TEXTO MOSTRADO –
Ya lo cantaban Esclarecidos en ‘Miles’, su gran homenaje al Proteo de la música negra: “Balanceando la trompeta / y sin mover los pies/ esa chulería indecente/ esa forma de mirar/ es el dueño del silencio/ ya no sé ni qué pensar… Estos versos parecen nacer durante la misma escucha de In A Silent Way (Columbia, 1969), esa bendición curativa, ese cosmos ingrávido en el que las notas toman conciencia de sí mismas para impregnarse en la atmósfera cual satélites circundantes en una estela sin fin. Y es que la admiración que generó la obra compuesta entre 1969 y 1974 por Miles Davis llegó incluso hasta un grupo pop como Esclarecidos, que no tuvieron más remedio que expresar ese sentimiento de revelación que provoca ese lustro de creatividad insultante para el resto de músicos. Con cinco años así, sólo se me ocurren otro par de ejemplos: los Smiths, entre 1983 y 1987; y Public Enemy, de 1987 1991. Pero ni estos dos gigantes pudieron igualar el efecto positivo que la obra de Davis hizo brotar; en su caso, una onda expansiva que llega de la música ambient al post-punk y deriva hasta el tecno. El germen de tal plenitud y brainstorming creativo dio lugar a un camino de inspiración por el que se adentró buena parte de la música más atemporal, arriesgada y fascinante de este último medio siglo. Veamos, A.R. Kane, Tim Buckley, Can, Weather Report, 808 State, Hendrix, Sun Ra, Stereolab, Swans, Herbie Hancock, Brian Eno, Prince, George Clinton, Sly And The Family Stone, Henry Rollins, Guru, Flying Lotus, Questlove, St. Vincent, Mos def, Goldie, David Toop, Radiohead, Talking Heads, Tortoise, Jon Hassell, la lista es interminable, aunque creo que sólo por esta nómina de abducidos ya daría para entender del impacto que supuso la escucha de discos como el anteriormente citado In A Silent Way, Bitches Brew (Columbia, 1969) u On The Corner (Columbia, 1972). Efectivamente, este trío de obras son las bolas de cristal más reconocidas de “los años eléctricos” de Davis, de cómo transmuto el término “fusión” en “integración”, porque aquella locura genial no trataba de hacer una simple plantilla jazz-rock, sino llegar hasta el mismo fondo donde las notas, sus tonos, son liberadas de las cadenas, y buscar nuevos matices para superar los límites ya conocidos.
Aunque el trío de álbumes señalado fue el que siempre se ha llevado el mayor reconocimiento; para ser justos, habría que añadir una nueva esquina dentro de este gran tratado de afrofuturismo galáctico, y ésa no es otra que Get Up With It (Columbia, 1974), el disco que hoy nos ocupa. Por supuesto, me estoy ciñendo a sus LPs en estudio porque si ya abarcáramos su producción en vivo de aquellos años, la cosa se desmadra de manera delirante. De Pangaea (Columbia, 1975) a Agharta (Columbia, 1975), las ramificaciones de su ideario principal de transfiguración cobran tal relevancia que mejor dejarlo para otra ocasión.

RELACIÓN DE ENTRADAS –

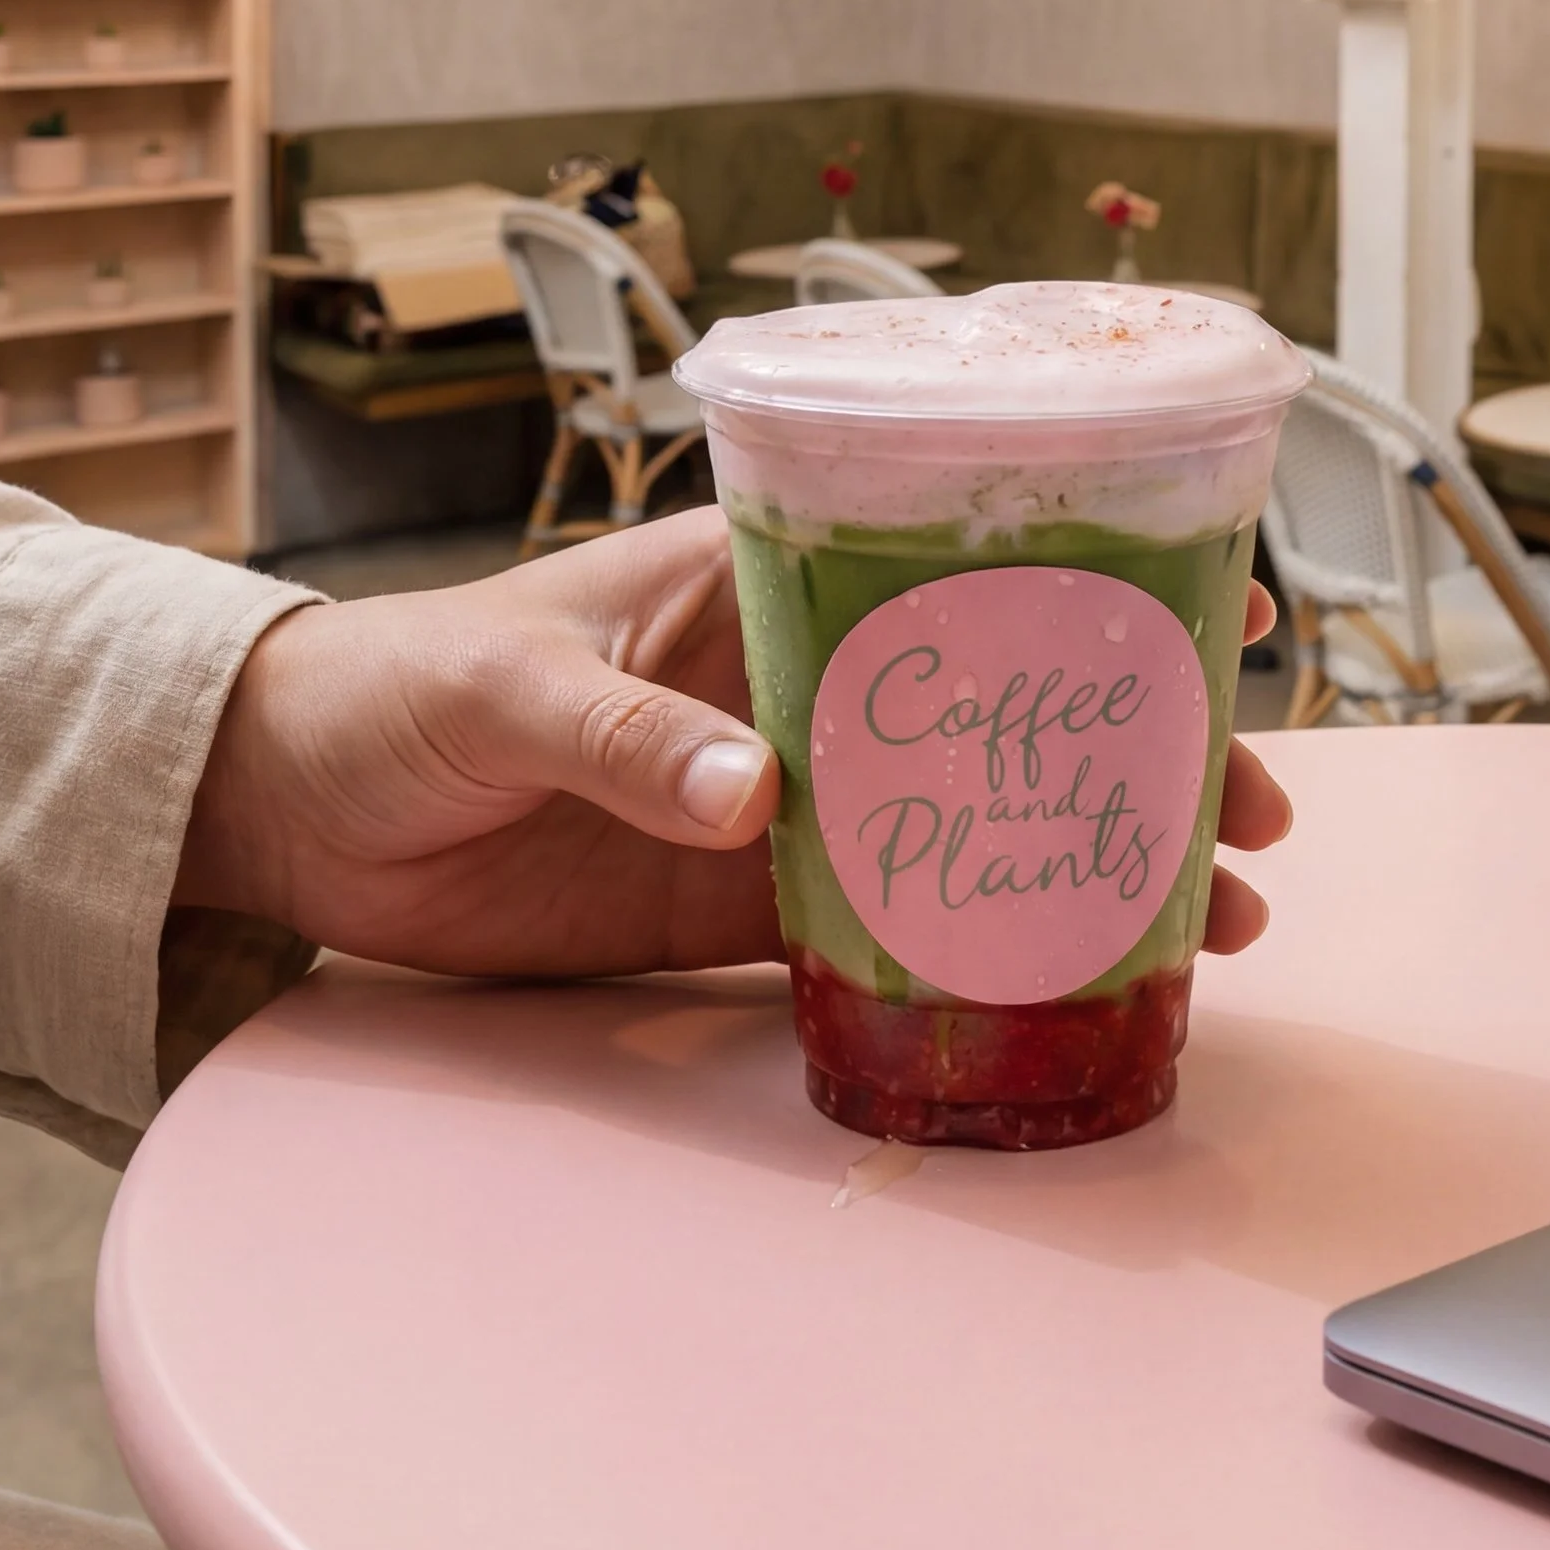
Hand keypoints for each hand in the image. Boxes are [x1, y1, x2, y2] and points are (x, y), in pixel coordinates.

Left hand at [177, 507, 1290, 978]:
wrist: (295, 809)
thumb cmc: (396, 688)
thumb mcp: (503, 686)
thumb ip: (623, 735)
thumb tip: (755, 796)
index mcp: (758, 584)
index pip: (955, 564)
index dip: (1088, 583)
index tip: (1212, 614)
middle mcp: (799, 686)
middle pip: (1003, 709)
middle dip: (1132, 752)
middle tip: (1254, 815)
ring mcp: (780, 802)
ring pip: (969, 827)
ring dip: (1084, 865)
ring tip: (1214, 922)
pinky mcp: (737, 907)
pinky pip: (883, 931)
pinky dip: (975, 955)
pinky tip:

TAREAS POR REALIZAR –
**a.** Transcribe sin cambios el pasaje del texto sobre Miles Davis que va de "Aunque el trío" a "para otra ocasión.".
**b.** Según el texto sobre Miles Davis, ¿qué disco es el que hoy nos ocupa?

SOLUCIONES A CONTINUACIÓN –
**a.**
Aunque el trío de álbumes señalado fue el que siempre se ha llevado el mayor reconocimiento; para ser justos, habría que añadir una nueva esquina dentro de este gran tratado de afrofuturismo galáctico, y ésa no es otra que Get Up With It (Columbia, 1974), el disco que hoy nos ocupa. Por supuesto, me estoy ciñendo a sus LPs en estudio porque si ya abarcáramos su producción en vivo de aquellos años, la cosa se desmadra de manera delirante. De Pangaea (Columbia, 1975) a Agharta (Columbia, 1975), las ramificaciones de su ideario principal de transfiguración cobran tal relevancia que mejor dejarlo para otra ocasión.

**b.** Get Up With It (Columbia, 1974).